(Saved data entries)
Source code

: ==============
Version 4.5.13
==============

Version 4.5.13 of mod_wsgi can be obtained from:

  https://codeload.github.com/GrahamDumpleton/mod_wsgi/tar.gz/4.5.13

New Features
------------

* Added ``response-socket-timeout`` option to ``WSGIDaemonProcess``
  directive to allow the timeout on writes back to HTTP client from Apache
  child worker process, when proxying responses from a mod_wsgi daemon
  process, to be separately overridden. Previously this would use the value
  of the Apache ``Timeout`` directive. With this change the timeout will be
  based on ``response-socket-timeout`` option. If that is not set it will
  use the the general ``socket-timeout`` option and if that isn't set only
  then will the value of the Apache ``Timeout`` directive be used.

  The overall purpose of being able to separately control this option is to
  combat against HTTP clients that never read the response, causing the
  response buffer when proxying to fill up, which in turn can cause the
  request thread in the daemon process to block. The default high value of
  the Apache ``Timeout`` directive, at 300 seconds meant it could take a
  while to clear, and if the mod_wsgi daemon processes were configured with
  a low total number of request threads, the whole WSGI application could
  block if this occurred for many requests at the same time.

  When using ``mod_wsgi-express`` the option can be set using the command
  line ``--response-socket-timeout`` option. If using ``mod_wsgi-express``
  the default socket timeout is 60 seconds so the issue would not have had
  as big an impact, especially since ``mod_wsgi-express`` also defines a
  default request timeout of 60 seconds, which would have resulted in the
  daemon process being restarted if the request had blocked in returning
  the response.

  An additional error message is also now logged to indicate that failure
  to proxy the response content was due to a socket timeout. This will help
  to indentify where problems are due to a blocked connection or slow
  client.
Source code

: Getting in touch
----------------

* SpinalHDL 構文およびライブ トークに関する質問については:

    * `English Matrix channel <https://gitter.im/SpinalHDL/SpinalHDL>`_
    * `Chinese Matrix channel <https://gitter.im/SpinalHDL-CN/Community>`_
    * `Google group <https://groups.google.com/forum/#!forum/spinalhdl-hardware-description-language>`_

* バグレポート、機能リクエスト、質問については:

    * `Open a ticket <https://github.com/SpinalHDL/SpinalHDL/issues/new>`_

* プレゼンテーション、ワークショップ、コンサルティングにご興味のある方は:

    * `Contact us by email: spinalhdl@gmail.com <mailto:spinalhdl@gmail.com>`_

**THE TASK:**
Please make an exact copy of the lines above from the line with "process, to be" through the line with "the default socket", both ends included.

**RESPONSE BELOW:**
  process, to be separately overridden. Previously this would use the value
  of the Apache ``Timeout`` directive. With this change the timeout will be
  based on ``response-socket-timeout`` option. If that is not set it will
  use the the general ``socket-timeout`` option and if that isn't set only
  then will the value of the Apache ``Timeout`` directive be used.

  The overall purpose of being able to separately control this option is to
  combat against HTTP clients that never read the response, causing the
  response buffer when proxying to fill up, which in turn can cause the
  request thread in the daemon process to block. The default high value of
  the Apache ``Timeout`` directive, at 300 seconds meant it could take a
  while to clear, and if the mod_wsgi daemon processes were configured with
  a low total number of request threads, the whole WSGI application could
  block if this occurred for many requests at the same time.

  When using ``mod_wsgi-express`` the option can be set using the command
  line ``--response-socket-timeout`` option. If using ``mod_wsgi-express``
  the default socket timeout is 60 seconds so the issue would not have had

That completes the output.